-
Notifications
You must be signed in to change notification settings - Fork 137
Description
Summary
A safety vulnerability exists in the EPaxos implementation where replicas can respond to PreAccept messages before durably persisting the instance state. After a crash and restart, a replica may "forget" its participation in a fast quorum, breaking quorum intersection guarantees. This can allow two conflicting commands to both fast-commit with empty dependency sets, leading to execution order divergence and state inconsistency across replicas.
Bug Location
File: src/epaxos/epaxos.go
Function: handlePreAccept (lines 900-998) and sync (lines 218-224)
Problematic Code
1. The sync() function may be a no-op:
// sync with the stable store
func (r *Replica) sync() {
if !r.Durable { // ⚠️ If Durable=false, nothing is persisted!
return
}
r.StableStore.Sync()
}2. PreAccept handler sends response after sync():
func (r *Replica) handlePreAccept(preAccept *epaxosproto.PreAccept) {
// ... update instance state in memory ...
r.InstanceSpace[preAccept.Replica][preAccept.Instance] = &Instance{
preAccept.Command,
preAccept.Ballot,
status,
seq,
deps,
// ...
}
r.recordInstanceMetadata(r.InstanceSpace[preAccept.Replica][preAccept.Instance])
r.recordCommands(preAccept.Command)
r.sync() // ← This may do nothing if Durable=false!
// Then send response (lines 982-995)
if changed || uncommittedDeps || ... {
r.replyPreAccept(preAccept.LeaderId, &epaxosproto.PreAcceptReply{...})
} else {
r.SendMsg(preAccept.LeaderId, r.preAcceptOKRPC, pok)
}
}Root Cause
- Default configuration:
Durable = falseby default, meaningsync()does nothing - Even with
Durable = true: There's still a window betweensync()completing and network send - Memory-only state: If crash occurs after sending PreAcceptOK but before actual disk persistence, the instance state is lost
Attack Scenario
Consider N=5 replicas (R0-R4):
-
Command A issued to R0:
- R0 broadcasts
PreAccept(A)to fast quorum {R0, R1, R2, R3} - All reply
PreAcceptOK(A, seq=1, deps=∅) - R0 fast-commits A
- R0 broadcasts
-
R2 crashes after sending PreAcceptOK but before durable persistence:
- R2's in-memory state of A is lost
- On restart, R2 has no record of A
-
Command B (conflicting with A) issued to R4:
- R4 broadcasts
PreAccept(B)to fast quorum {R1, R2, R3, R4} - R2 (having "forgotten" A) replies
PreAcceptOK(B, seq=1, deps=∅) - R4 fast-commits B with no dependency on A
- R4 broadcasts
-
Result: Both A and B are committed with
seq=1anddeps=∅- R0, R1 execute: A then B → final value = B
- R3, R4 execute: B then A → final value = A
- State divergence!
Test Case
func TestCrashThenForgetFastQuorumVotes(t *testing.T)Test Output:
=== RUN TestCrashThenForgetFastQuorumVotes
crash_then_forget_fast_quorum_test.go:167: Both A and B are COMMITTED
with no dependency edges between them on all replicas.

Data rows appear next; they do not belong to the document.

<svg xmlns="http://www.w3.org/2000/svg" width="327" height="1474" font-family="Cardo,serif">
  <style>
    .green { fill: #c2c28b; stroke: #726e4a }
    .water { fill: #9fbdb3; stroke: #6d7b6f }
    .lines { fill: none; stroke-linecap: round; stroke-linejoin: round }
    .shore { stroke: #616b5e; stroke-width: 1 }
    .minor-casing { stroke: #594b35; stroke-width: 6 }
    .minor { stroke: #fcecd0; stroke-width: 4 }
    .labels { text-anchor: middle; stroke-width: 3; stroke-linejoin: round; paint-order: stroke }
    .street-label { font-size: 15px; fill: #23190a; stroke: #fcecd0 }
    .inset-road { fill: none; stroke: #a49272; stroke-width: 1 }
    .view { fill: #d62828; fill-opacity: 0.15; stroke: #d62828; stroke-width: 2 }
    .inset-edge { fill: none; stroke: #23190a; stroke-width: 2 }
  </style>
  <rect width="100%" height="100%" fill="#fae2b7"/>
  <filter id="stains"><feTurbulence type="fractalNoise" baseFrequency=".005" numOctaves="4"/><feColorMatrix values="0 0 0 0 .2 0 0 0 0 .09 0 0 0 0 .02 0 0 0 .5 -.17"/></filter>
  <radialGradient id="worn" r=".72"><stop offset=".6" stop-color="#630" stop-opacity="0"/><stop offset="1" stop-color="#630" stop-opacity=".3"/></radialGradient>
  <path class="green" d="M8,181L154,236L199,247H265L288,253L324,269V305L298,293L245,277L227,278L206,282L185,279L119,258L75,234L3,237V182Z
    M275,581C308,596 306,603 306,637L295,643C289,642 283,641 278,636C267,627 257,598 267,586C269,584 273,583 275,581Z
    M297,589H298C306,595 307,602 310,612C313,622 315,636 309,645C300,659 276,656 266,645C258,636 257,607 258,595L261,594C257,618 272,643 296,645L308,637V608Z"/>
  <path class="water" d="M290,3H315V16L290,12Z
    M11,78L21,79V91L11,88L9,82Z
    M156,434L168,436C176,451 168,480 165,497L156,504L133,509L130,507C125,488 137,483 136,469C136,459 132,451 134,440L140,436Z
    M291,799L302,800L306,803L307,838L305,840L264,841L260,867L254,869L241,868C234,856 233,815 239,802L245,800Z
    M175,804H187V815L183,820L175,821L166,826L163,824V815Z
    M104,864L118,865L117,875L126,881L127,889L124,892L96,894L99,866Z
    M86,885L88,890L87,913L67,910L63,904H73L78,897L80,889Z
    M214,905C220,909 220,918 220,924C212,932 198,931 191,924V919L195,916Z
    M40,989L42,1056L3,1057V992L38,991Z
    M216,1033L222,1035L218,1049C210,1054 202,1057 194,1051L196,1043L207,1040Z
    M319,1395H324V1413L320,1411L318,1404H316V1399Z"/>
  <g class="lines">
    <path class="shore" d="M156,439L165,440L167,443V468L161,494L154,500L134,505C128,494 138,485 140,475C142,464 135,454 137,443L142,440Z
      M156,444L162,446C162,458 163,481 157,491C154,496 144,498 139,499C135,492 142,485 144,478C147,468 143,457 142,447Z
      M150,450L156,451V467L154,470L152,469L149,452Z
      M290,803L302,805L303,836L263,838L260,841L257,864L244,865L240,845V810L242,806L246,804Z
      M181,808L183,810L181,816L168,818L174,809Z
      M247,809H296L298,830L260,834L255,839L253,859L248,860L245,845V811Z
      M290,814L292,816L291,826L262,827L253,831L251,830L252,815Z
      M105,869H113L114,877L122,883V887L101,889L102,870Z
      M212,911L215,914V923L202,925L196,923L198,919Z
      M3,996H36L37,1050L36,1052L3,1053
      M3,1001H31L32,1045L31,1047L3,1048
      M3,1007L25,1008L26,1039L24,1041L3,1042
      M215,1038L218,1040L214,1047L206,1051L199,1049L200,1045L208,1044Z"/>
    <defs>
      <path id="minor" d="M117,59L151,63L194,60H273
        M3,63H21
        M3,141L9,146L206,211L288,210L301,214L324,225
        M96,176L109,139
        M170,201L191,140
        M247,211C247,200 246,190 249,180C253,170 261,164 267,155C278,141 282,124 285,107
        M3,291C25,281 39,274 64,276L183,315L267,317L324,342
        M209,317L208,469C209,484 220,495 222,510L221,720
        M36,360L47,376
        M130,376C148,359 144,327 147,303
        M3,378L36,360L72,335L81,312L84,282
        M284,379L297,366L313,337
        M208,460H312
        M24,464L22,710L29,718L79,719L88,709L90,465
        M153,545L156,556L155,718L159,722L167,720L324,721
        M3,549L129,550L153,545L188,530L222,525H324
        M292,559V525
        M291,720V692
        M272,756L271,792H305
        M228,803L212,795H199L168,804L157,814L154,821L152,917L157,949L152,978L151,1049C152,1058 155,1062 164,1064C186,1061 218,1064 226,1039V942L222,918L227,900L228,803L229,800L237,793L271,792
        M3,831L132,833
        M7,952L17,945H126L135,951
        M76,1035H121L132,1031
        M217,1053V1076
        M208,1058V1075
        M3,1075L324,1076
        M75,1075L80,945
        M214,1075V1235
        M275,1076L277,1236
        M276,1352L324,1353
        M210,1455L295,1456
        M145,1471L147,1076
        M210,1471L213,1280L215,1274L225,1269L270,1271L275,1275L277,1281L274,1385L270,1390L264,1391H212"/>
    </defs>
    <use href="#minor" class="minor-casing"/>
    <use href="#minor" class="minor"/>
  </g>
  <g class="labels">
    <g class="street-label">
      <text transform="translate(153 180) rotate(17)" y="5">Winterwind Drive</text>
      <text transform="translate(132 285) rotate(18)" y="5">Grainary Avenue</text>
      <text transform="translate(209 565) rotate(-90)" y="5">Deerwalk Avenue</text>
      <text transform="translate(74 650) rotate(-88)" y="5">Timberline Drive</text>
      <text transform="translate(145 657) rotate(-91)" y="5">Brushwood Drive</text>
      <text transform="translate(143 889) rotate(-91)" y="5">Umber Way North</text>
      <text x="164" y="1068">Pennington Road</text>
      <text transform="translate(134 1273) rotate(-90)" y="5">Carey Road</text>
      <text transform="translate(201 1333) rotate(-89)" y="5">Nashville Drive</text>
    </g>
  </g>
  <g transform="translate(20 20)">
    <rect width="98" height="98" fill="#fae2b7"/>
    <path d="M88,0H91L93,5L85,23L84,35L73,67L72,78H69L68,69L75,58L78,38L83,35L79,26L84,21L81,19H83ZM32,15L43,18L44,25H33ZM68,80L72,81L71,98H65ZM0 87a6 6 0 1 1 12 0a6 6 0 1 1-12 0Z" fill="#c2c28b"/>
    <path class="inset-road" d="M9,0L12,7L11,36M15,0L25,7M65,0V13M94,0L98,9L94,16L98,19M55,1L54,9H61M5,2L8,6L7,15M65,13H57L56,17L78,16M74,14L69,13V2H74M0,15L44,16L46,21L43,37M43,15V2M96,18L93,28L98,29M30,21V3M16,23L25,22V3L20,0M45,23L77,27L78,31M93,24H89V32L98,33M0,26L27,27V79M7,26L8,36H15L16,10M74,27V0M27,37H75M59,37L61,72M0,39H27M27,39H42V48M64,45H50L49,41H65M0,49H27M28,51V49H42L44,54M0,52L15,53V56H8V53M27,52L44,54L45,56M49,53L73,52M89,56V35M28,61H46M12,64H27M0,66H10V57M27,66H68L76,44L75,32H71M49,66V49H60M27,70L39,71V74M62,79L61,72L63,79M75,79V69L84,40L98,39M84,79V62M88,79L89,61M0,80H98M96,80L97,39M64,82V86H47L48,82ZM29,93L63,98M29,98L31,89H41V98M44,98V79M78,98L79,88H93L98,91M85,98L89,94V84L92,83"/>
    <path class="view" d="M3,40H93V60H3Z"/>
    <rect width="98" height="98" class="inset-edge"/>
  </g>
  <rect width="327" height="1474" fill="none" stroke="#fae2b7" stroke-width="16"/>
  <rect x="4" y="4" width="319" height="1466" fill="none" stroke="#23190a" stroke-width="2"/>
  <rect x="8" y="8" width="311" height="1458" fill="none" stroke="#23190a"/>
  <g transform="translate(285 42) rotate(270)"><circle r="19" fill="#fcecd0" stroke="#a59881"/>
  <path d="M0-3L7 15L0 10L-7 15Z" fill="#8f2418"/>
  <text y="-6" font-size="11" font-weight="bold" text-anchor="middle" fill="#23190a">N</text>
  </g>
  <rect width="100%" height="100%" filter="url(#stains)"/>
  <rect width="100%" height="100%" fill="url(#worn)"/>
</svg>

crash_then_forget_fast_quorum_test.go:220: Final values for key k
across replicas: [2 2 2 1 1]
crash_then_forget_fast_quorum_test.go:223: execution-order agreement
violation: replicas disagree on final value of k (min=1, max=2)
--- FAIL: TestCrashThenForgetFastQuorumVotes (0.12s)
Impact
- Severity: Critical
- Type: Safety/Agreement violation
- Impact: Replicas can permanently diverge in state, violating linearizability
Suggested Fix
Option 1: Force durable persistence before responding
func (r *Replica) handlePreAccept(preAccept *epaxosproto.PreAccept) {
// ... update instance state ...
r.recordInstanceMetadata(inst)
r.recordCommands(preAccept.Command)
// MUST sync before responding, regardless of Durable flag
r.StableStore.Sync() // Force sync
// Only then send response
r.replyPreAccept(...)
}Option 2: Make Durable=true the default
func NewReplica(...) *Replica {
r := &Replica{
// ...
Durable: true, // Default to durable for safety
// ...
}
}Option 3: Use write-ahead logging
Ensure all state changes are written to a WAL before any response is sent, and replay the WAL on recovery.
Notes
This is a known class of vulnerability in distributed consensus systems. The EPaxos paper assumes durable storage semantics, but the implementation allows non-durable mode for testing/performance, which breaks safety guarantees.